Otra cuestión que generó críticas es cierto aspecto de “cine clase B” que se puede percibir. Visualmente, no hay dudas de que es una producción más que decente, pero hay ciertas cuestiones en la edición y el montaje que van en ese sentido. Tomas que duran algunos segundos de más, baños de sangre sumamente explícitos, diálogos trillados y enfrentamientos interminables con zombis. Pero la cuestión es que todo eso no es un error de producción, es más bien un estilo. Hay que recordar que Johannes Roberts es un fan declarado de John Carpenter. El realizador de The Thing, Halloween y Assault on Precinct 13 está muy asociado con esa forma de hacer cine que no busca el realismo sino el impacto estético crudo y desprolijo. Y eso le sienta bien a Resident Evil: Welcome to Raccoon City.

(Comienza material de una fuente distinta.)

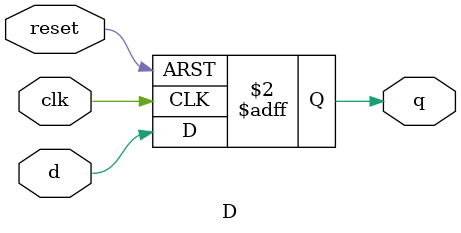
<source format=v>
`timescale 1ns / 1ps


module D(
    input clk,
    input reset,
    input d,
    output reg q
    );
    always @(posedge clk or posedge reset)
    begin
        if(reset) q<=0;
        else q<=d;
    end
endmodule

</source>
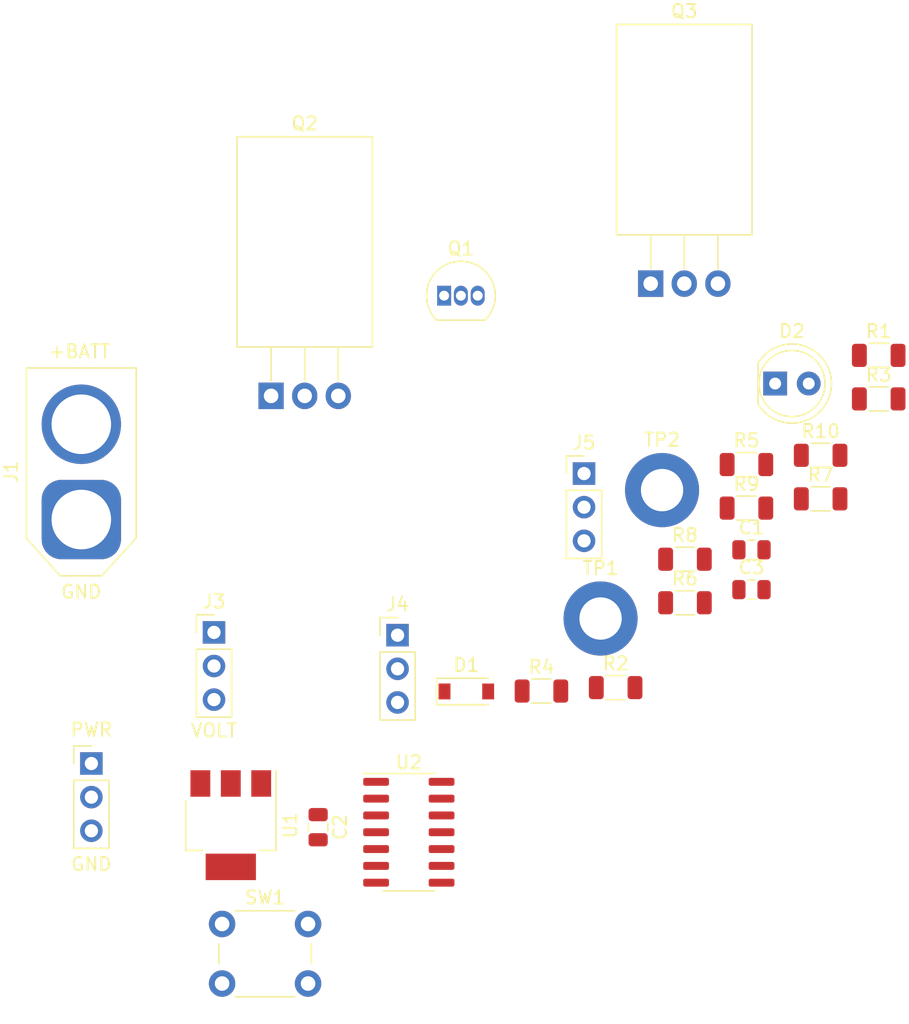
<source format=kicad_pcb>
(kicad_pcb (version 20211014) (generator pcbnew)

  (general
    (thickness 1.6)
  )

  (paper "A4")
  (layers
    (0 "F.Cu" signal)
    (31 "B.Cu" signal)
    (32 "B.Adhes" user "B.Adhesive")
    (33 "F.Adhes" user "F.Adhesive")
    (34 "B.Paste" user)
    (35 "F.Paste" user)
    (36 "B.SilkS" user "B.Silkscreen")
    (37 "F.SilkS" user "F.Silkscreen")
    (38 "B.Mask" user)
    (39 "F.Mask" user)
    (40 "Dwgs.User" user "User.Drawings")
    (41 "Cmts.User" user "User.Comments")
    (42 "Eco1.User" user "User.Eco1")
    (43 "Eco2.User" user "User.Eco2")
    (44 "Edge.Cuts" user)
    (45 "Margin" user)
    (46 "B.CrtYd" user "B.Courtyard")
    (47 "F.CrtYd" user "F.Courtyard")
    (48 "B.Fab" user)
    (49 "F.Fab" user)
    (50 "User.1" user)
    (51 "User.2" user)
    (52 "User.3" user)
    (53 "User.4" user)
    (54 "User.5" user)
    (55 "User.6" user)
    (56 "User.7" user)
    (57 "User.8" user)
    (58 "User.9" user)
  )

  (setup
    (pad_to_mask_clearance 0)
    (pcbplotparams
      (layerselection 0x00010fc_ffffffff)
      (disableapertmacros false)
      (usegerberextensions false)
      (usegerberattributes true)
      (usegerberadvancedattributes true)
      (creategerberjobfile true)
      (svguseinch false)
      (svgprecision 6)
      (excludeedgelayer true)
      (plotframeref false)
      (viasonmask false)
      (mode 1)
      (useauxorigin false)
      (hpglpennumber 1)
      (hpglpenspeed 20)
      (hpglpendiameter 15.000000)
      (dxfpolygonmode true)
      (dxfimperialunits true)
      (dxfusepcbnewfont true)
      (psnegative false)
      (psa4output false)
      (plotreference true)
      (plotvalue true)
      (plotinvisibletext false)
      (sketchpadsonfab false)
      (subtractmaskfromsilk false)
      (outputformat 1)
      (mirror false)
      (drillshape 1)
      (scaleselection 1)
      (outputdirectory "")
    )
  )

  (net 0 "")
  (net 1 "Net-(C1-Pad1)")
  (net 2 "GND")
  (net 3 "+3V3")
  (net 4 "Net-(C3-Pad1)")
  (net 5 "Net-(D2-Pad1)")
  (net 6 "Net-(D2-Pad2)")
  (net 7 "+BATT")
  (net 8 "unconnected-(J2-Pad2)")
  (net 9 "/UPDI")
  (net 10 "/TX")
  (net 11 "unconnected-(J5-Pad2)")
  (net 12 "Net-(Q1-Pad2)")
  (net 13 "Net-(Q1-Pad3)")
  (net 14 "Net-(Q2-Pad1)")
  (net 15 "Net-(Q2-Pad2)")
  (net 16 "Net-(Q3-Pad1)")
  (net 17 "Net-(R1-Pad1)")
  (net 18 "/HS")
  (net 19 "/LS")
  (net 20 "Net-(SW1-Pad1)")
  (net 21 "unconnected-(U2-Pad2)")
  (net 22 "unconnected-(U2-Pad3)")
  (net 23 "unconnected-(U2-Pad4)")
  (net 24 "unconnected-(U2-Pad6)")
  (net 25 "unconnected-(U2-Pad8)")
  (net 26 "unconnected-(U2-Pad9)")

  (footprint "Resistor_SMD:R_1206_3216Metric" (layer "F.Cu") (at 166.266 82.649))

  (footprint "Resistor_SMD:R_1206_3216Metric" (layer "F.Cu") (at 156.006 90.499))

  (footprint "Button_Switch_THT:SW_PUSH_6mm" (layer "F.Cu") (at 121.008 118.055))

  (footprint "Connector_PinHeader_2.54mm:PinHeader_1x03_P2.54mm_Vertical" (layer "F.Cu") (at 120.396 96.027))

  (footprint "Resistor_SMD:R_1206_3216Metric" (layer "F.Cu") (at 170.656 75.099))

  (footprint "Resistor_SMD:R_1206_3216Metric" (layer "F.Cu") (at 160.656 86.639))

  (footprint "Resistor_SMD:R_1206_3216Metric" (layer "F.Cu") (at 145.156 100.459))

  (footprint "Package_TO_SOT_THT:TO-220-3_Horizontal_TabDown" (layer "F.Cu") (at 124.714 78.161))

  (footprint "Connector_AMASS:AMASS_XT60-M_1x02_P7.20mm_Vertical" (layer "F.Cu") (at 110.363 87.503 90))

  (footprint "Resistor_SMD:R_1206_3216Metric" (layer "F.Cu") (at 160.656 83.349))

  (footprint "Connector_PinHeader_2.54mm:PinHeader_1x03_P2.54mm_Vertical" (layer "F.Cu") (at 148.376 84.029))

  (footprint "Resistor_SMD:R_1206_3216Metric" (layer "F.Cu") (at 170.656 78.389))

  (footprint "Capacitor_SMD:C_0805_2012Metric" (layer "F.Cu") (at 161.036 92.799))

  (footprint "Package_SO:SOIC-14_3.9x8.7mm_P1.27mm" (layer "F.Cu") (at 135.128 111.125))

  (footprint "Capacitor_SMD:C_0805_2012Metric" (layer "F.Cu") (at 161.036 89.789))

  (footprint "Capacitor_SMD:C_0805_2012Metric" (layer "F.Cu") (at 128.27 110.744 90))

  (footprint "MountingHole:MountingHole_3.2mm_M3_DIN965_Pad" (layer "F.Cu") (at 149.626 94.979))

  (footprint "Package_TO_SOT_THT:TO-92_Inline" (layer "F.Cu") (at 137.795 70.591))

  (footprint "Resistor_SMD:R_1206_3216Metric" (layer "F.Cu") (at 150.766 100.199))

  (footprint "Package_TO_SOT_THT:TO-220-3_Horizontal_TabDown" (layer "F.Cu") (at 153.416 69.682))

  (footprint "Package_TO_SOT_SMD:SOT-223-3_TabPin2" (layer "F.Cu") (at 121.666 110.592 -90))

  (footprint "Connector_PinHeader_2.54mm:PinHeader_1x03_P2.54mm_Vertical" (layer "F.Cu") (at 111.125 105.933))

  (footprint "Resistor_SMD:R_1206_3216Metric" (layer "F.Cu") (at 156.006 93.789))

  (footprint "Resistor_SMD:R_1206_3216Metric" (layer "F.Cu") (at 166.266 85.939))

  (footprint "Diode_SMD:D_SOD-123" (layer "F.Cu") (at 139.476 100.489))

  (footprint "LED_THT:LED_D5.0mm" (layer "F.Cu") (at 162.826 77.229))

  (footprint "Connector_PinHeader_2.54mm:PinHeader_1x03_P2.54mm_Vertical" (layer "F.Cu") (at 134.276 96.239))

  (footprint "MountingHole:MountingHole_3.2mm_M3_DIN965_Pad" (layer "F.Cu") (at 154.276 85.279))

  (gr_text "+BATT" (at 110.236 74.803) (layer "F.SilkS") (tstamp ae3b8855-6d5e-435e-a1ac-38b7c8e3056b)
    (effects (font (size 1 1) (thickness 0.15)))
  )
  (gr_text "GND" (at 110.363 92.964) (layer "F.SilkS") (tstamp b7438261-411d-4f43-86ee-0bba909d400c)
    (effects (font (size 1 1) (thickness 0.15)))
  )
  (gr_text "GND" (at 111.125 113.538) (layer "F.SilkS") (tstamp bd75ee21-ce6d-40f0-bdc4-4fa801dfa755)
    (effects (font (size 1 1) (thickness 0.15)))
  )

)

</source>
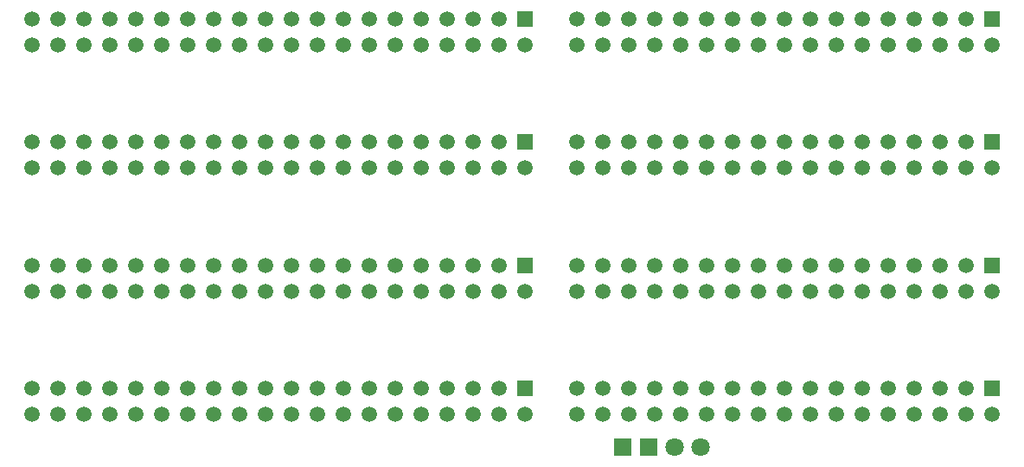
<source format=gbr>
G04 DipTrace 4.3.0.5*
G04 BottomPaste.gbr*
%MOMM*%
G04 #@! TF.FileFunction,Paste,Bot*
G04 #@! TF.Part,Single*
%ADD26C,1.8*%
%ADD28R,1.8X1.8*%
%ADD30C,1.5*%
%ADD32R,1.5X1.5*%
%FSLAX35Y35*%
G04*
G71*
G90*
G75*
G01*
G04 BotPaste*
%LPD*%
D32*
X127000Y0D3*
D30*
Y-254000D3*
X-127000Y0D3*
Y-254000D3*
X-381000Y0D3*
Y-254000D3*
X-635000Y0D3*
Y-254000D3*
X-889000Y0D3*
Y-254000D3*
X-1143000Y0D3*
Y-254000D3*
X-1397000Y0D3*
Y-254000D3*
X-1651000Y0D3*
Y-254000D3*
X-1905000Y0D3*
Y-254000D3*
X-2159000Y0D3*
Y-254000D3*
X-2413000Y0D3*
Y-254000D3*
X-2667000Y0D3*
Y-254000D3*
X-2921000Y0D3*
Y-254000D3*
X-3175000Y0D3*
Y-254000D3*
X-3429000Y0D3*
Y-254000D3*
X-3683000Y0D3*
Y-254000D3*
X-3937000Y0D3*
Y-254000D3*
X-4191000Y0D3*
Y-254000D3*
X-4445000Y0D3*
Y-254000D3*
X-4699000Y0D3*
Y-254000D3*
D32*
X127000Y-1206500D3*
D30*
Y-1460500D3*
X-127000Y-1206500D3*
Y-1460500D3*
X-381000Y-1206500D3*
Y-1460500D3*
X-635000Y-1206500D3*
Y-1460500D3*
X-889000Y-1206500D3*
Y-1460500D3*
X-1143000Y-1206500D3*
Y-1460500D3*
X-1397000Y-1206500D3*
Y-1460500D3*
X-1651000Y-1206500D3*
Y-1460500D3*
X-1905000Y-1206500D3*
Y-1460500D3*
X-2159000Y-1206500D3*
Y-1460500D3*
X-2413000Y-1206500D3*
Y-1460500D3*
X-2667000Y-1206500D3*
Y-1460500D3*
X-2921000Y-1206500D3*
Y-1460500D3*
X-3175000Y-1206500D3*
Y-1460500D3*
X-3429000Y-1206500D3*
Y-1460500D3*
X-3683000Y-1206500D3*
Y-1460500D3*
X-3937000Y-1206500D3*
Y-1460500D3*
X-4191000Y-1206500D3*
Y-1460500D3*
X-4445000Y-1206500D3*
Y-1460500D3*
X-4699000Y-1206500D3*
Y-1460500D3*
D32*
X4699000Y-1206500D3*
D30*
Y-1460500D3*
X4445000Y-1206500D3*
Y-1460500D3*
X4191000Y-1206500D3*
Y-1460500D3*
X3937000Y-1206500D3*
Y-1460500D3*
X3683000Y-1206500D3*
Y-1460500D3*
X3429000Y-1206500D3*
Y-1460500D3*
X3175000Y-1206500D3*
Y-1460500D3*
X2921000Y-1206500D3*
Y-1460500D3*
X2667000Y-1206500D3*
Y-1460500D3*
X2413000Y-1206500D3*
Y-1460500D3*
X2159000Y-1206500D3*
Y-1460500D3*
X1905000Y-1206500D3*
Y-1460500D3*
X1651000Y-1206500D3*
Y-1460500D3*
X1397000Y-1206500D3*
Y-1460500D3*
X1143000Y-1206500D3*
Y-1460500D3*
X889000Y-1206500D3*
Y-1460500D3*
X635000Y-1206500D3*
Y-1460500D3*
D32*
X4699000Y0D3*
D30*
Y-254000D3*
X4445000Y0D3*
Y-254000D3*
X4191000Y0D3*
Y-254000D3*
X3937000Y0D3*
Y-254000D3*
X3683000Y0D3*
Y-254000D3*
X3429000Y0D3*
Y-254000D3*
X3175000Y0D3*
Y-254000D3*
X2921000Y0D3*
Y-254000D3*
X2667000Y0D3*
Y-254000D3*
X2413000Y0D3*
Y-254000D3*
X2159000Y0D3*
Y-254000D3*
X1905000Y0D3*
Y-254000D3*
X1651000Y0D3*
Y-254000D3*
X1397000Y0D3*
Y-254000D3*
X1143000Y0D3*
Y-254000D3*
X889000Y0D3*
Y-254000D3*
X635000Y0D3*
Y-254000D3*
D32*
X127000Y-2413000D3*
D30*
Y-2667000D3*
X-127000Y-2413000D3*
Y-2667000D3*
X-381000Y-2413000D3*
Y-2667000D3*
X-635000Y-2413000D3*
Y-2667000D3*
X-889000Y-2413000D3*
Y-2667000D3*
X-1143000Y-2413000D3*
Y-2667000D3*
X-1397000Y-2413000D3*
Y-2667000D3*
X-1651000Y-2413000D3*
Y-2667000D3*
X-1905000Y-2413000D3*
Y-2667000D3*
X-2159000Y-2413000D3*
Y-2667000D3*
X-2413000Y-2413000D3*
Y-2667000D3*
X-2667000Y-2413000D3*
Y-2667000D3*
X-2921000Y-2413000D3*
Y-2667000D3*
X-3175000Y-2413000D3*
Y-2667000D3*
X-3429000Y-2413000D3*
Y-2667000D3*
X-3683000Y-2413000D3*
Y-2667000D3*
X-3937000Y-2413000D3*
Y-2667000D3*
X-4191000Y-2413000D3*
Y-2667000D3*
X-4445000Y-2413000D3*
Y-2667000D3*
X-4699000Y-2413000D3*
Y-2667000D3*
D32*
X4699000Y-2413000D3*
D30*
Y-2667000D3*
X4445000Y-2413000D3*
Y-2667000D3*
X4191000Y-2413000D3*
Y-2667000D3*
X3937000Y-2413000D3*
Y-2667000D3*
X3683000Y-2413000D3*
Y-2667000D3*
X3429000Y-2413000D3*
Y-2667000D3*
X3175000Y-2413000D3*
Y-2667000D3*
X2921000Y-2413000D3*
Y-2667000D3*
X2667000Y-2413000D3*
Y-2667000D3*
X2413000Y-2413000D3*
Y-2667000D3*
X2159000Y-2413000D3*
Y-2667000D3*
X1905000Y-2413000D3*
Y-2667000D3*
X1651000Y-2413000D3*
Y-2667000D3*
X1397000Y-2413000D3*
Y-2667000D3*
X1143000Y-2413000D3*
Y-2667000D3*
X889000Y-2413000D3*
Y-2667000D3*
X635000Y-2413000D3*
Y-2667000D3*
D32*
X127000Y-3619500D3*
D30*
Y-3873500D3*
X-127000Y-3619500D3*
Y-3873500D3*
X-381000Y-3619500D3*
Y-3873500D3*
X-635000Y-3619500D3*
Y-3873500D3*
X-889000Y-3619500D3*
Y-3873500D3*
X-1143000Y-3619500D3*
Y-3873500D3*
X-1397000Y-3619500D3*
Y-3873500D3*
X-1651000Y-3619500D3*
Y-3873500D3*
X-1905000Y-3619500D3*
Y-3873500D3*
X-2159000Y-3619500D3*
Y-3873500D3*
X-2413000Y-3619500D3*
Y-3873500D3*
X-2667000Y-3619500D3*
Y-3873500D3*
X-2921000Y-3619500D3*
Y-3873500D3*
X-3175000Y-3619500D3*
Y-3873500D3*
X-3429000Y-3619500D3*
Y-3873500D3*
X-3683000Y-3619500D3*
Y-3873500D3*
X-3937000Y-3619500D3*
Y-3873500D3*
X-4191000Y-3619500D3*
Y-3873500D3*
X-4445000Y-3619500D3*
Y-3873500D3*
X-4699000Y-3619500D3*
Y-3873500D3*
D32*
X4699000Y-3619500D3*
D30*
Y-3873500D3*
X4445000Y-3619500D3*
Y-3873500D3*
X4191000Y-3619500D3*
Y-3873500D3*
X3937000Y-3619500D3*
Y-3873500D3*
X3683000Y-3619500D3*
Y-3873500D3*
X3429000Y-3619500D3*
Y-3873500D3*
X3175000Y-3619500D3*
Y-3873500D3*
X2921000Y-3619500D3*
Y-3873500D3*
X2667000Y-3619500D3*
Y-3873500D3*
X2413000Y-3619500D3*
Y-3873500D3*
X2159000Y-3619500D3*
Y-3873500D3*
X1905000Y-3619500D3*
Y-3873500D3*
X1651000Y-3619500D3*
Y-3873500D3*
X1397000Y-3619500D3*
Y-3873500D3*
X1143000Y-3619500D3*
Y-3873500D3*
X889000Y-3619500D3*
Y-3873500D3*
X635000Y-3619500D3*
Y-3873500D3*
D28*
X1079500Y-4191000D3*
X1333500D3*
D26*
X1587500D3*
X1841500D3*
M02*

</source>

Una escena post-créditos, que ya se ha transformado en un mandato para cualquier película franquicia, sugiere la continuidad de la saga. Veremos cómo le va en taquilla y en crítica para saber qué tan pronto tendremos una segunda parte de esta nueva adaptación. Por lo pronto, nos conformamos con una película que apunta a los fanáticos y satisface bien la necesidad de renovar esta franquicia tan maltratada por sus antecesoras.